HOW TO COMPLETE THIS TASK: List the kinds of object storage that the text on inbound swarming names as possible destinations for content generated at a venue.

TEXT EXCERPT:

──────

CrowdSharing

It is a conventional wisdom: peer-to-peer storage works for distributing of popular items. A torrent swarm is never more efficient than when delivering the latest episode of Game of Thrones.

But there is another usage of peer-to-peer networking that is almost the opposite – inbound swarming. This idea was originally suggested by Robert Novak while he was at Nexenta, but many details have been flushed out since then. An inbound swarm is quite unlike a Game of Thrones swarm: it carries a horde of distinct files that are bound to only one destination, and most will never be accessed.

Turning Peer-to-Peer Inside-Out

The use-case is simple: imagine that you have a very large number of people generating content at a location with limited upstream capacity. The “limited” capacity can be quite high, it just has to be limited relative to the demand.

If the use case is not clear, consider a technical conference at the Moscone Center (or any venue). Or consider a sporting event that wasn’t built with a WIFI router for each row of seat. In either case you have a lot of content being generated by smartphones and tablets, a lot more content than can be transmitted live from the venue.

This content has some special characteristics:

  • It is undoubtedly targeted to some form of object storage: a photo archive site, a cloud storage folder or perhaps even a home server.
  • 99.9% of it will reach its destination without any need for peer-to-peer networking, eventually. Specifically when the smartphone or tablet returns to the office or home it will upload everything via WiFi without any real problems.
  • It needs to be backed up. This content is at risk of failure, either of the smartphone/tablet or of the SD card that the content is stored on.

Peer-to-peer networking can provide a backup service to these mobile devices tailored exactly to these scenarios.

──────

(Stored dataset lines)

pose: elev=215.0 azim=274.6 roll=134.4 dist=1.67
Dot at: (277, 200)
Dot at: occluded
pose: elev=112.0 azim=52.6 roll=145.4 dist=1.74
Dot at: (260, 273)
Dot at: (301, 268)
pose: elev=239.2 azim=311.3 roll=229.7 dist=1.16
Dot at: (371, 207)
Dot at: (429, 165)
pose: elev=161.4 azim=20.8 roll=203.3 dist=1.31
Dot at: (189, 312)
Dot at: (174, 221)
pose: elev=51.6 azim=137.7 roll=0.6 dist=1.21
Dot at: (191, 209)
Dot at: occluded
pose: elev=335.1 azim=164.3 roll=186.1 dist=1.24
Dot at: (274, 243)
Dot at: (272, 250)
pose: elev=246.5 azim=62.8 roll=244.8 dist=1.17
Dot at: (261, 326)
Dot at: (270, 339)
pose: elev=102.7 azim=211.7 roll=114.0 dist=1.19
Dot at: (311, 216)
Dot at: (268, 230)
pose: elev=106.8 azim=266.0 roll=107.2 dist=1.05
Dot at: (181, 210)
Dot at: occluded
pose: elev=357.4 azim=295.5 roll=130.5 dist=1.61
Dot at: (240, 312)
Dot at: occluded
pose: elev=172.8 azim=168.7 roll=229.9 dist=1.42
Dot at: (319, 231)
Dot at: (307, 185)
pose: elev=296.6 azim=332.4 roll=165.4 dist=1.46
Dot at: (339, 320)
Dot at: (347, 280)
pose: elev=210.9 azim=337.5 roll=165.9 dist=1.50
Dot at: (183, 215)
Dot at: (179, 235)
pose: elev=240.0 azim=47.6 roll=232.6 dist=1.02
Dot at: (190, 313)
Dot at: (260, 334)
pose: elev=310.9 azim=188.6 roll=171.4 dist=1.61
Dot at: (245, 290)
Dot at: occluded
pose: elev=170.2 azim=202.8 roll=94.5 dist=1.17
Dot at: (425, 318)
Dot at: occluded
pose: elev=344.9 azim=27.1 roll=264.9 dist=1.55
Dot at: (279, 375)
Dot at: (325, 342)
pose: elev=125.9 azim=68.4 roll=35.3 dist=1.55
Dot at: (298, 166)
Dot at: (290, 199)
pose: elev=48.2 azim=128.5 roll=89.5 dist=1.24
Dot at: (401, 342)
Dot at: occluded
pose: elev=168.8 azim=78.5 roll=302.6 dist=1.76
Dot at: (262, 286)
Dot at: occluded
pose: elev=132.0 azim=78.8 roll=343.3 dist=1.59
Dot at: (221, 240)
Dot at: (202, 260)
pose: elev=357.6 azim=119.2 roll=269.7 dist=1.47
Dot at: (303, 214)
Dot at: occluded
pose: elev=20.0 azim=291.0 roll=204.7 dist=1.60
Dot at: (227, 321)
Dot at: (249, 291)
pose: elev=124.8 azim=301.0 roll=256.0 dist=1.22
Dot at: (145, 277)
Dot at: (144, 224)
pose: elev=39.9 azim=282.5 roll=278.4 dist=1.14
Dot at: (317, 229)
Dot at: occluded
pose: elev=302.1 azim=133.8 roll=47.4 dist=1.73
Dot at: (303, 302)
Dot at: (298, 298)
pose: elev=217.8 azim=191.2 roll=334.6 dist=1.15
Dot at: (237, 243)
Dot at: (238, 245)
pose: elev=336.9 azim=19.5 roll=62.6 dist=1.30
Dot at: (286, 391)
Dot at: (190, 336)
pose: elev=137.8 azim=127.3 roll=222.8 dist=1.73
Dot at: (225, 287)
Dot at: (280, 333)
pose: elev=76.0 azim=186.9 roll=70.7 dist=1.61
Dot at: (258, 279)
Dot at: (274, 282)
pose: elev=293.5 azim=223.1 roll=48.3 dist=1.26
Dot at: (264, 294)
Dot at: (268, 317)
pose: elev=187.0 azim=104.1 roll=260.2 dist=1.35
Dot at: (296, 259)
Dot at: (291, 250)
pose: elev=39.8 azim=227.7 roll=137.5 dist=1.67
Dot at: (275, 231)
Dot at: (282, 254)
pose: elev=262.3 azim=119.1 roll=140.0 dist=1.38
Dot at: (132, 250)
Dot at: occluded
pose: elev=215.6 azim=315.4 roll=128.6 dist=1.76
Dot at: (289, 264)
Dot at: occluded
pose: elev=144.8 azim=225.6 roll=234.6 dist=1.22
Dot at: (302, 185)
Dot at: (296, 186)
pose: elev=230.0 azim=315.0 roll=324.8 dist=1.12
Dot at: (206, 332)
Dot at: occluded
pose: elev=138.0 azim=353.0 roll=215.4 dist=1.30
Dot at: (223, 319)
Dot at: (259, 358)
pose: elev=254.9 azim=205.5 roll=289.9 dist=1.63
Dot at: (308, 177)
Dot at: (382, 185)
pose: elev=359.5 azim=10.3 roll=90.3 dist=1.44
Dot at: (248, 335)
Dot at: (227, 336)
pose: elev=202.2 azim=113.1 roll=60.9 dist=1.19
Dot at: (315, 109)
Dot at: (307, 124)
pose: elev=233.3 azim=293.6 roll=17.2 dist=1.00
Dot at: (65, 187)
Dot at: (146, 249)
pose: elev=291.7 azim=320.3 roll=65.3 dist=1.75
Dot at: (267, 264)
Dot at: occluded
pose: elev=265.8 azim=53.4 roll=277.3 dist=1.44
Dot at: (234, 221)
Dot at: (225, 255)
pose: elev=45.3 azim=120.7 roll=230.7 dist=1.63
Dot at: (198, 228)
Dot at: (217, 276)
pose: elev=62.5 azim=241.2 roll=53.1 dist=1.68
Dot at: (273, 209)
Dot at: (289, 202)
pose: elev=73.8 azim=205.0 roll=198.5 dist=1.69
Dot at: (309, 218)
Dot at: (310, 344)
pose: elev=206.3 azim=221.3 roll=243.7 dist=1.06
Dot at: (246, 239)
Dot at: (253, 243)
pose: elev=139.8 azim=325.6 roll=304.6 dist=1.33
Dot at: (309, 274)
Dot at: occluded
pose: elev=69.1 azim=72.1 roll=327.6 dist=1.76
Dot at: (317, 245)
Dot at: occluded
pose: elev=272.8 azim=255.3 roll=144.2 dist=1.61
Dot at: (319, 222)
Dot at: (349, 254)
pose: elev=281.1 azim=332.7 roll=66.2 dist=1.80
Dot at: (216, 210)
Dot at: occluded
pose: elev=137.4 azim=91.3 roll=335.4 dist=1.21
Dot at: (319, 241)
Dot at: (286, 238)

──────

ANSWER TO THIS EXERCISE: A photo archive site, a cloud storage folder, and a home server.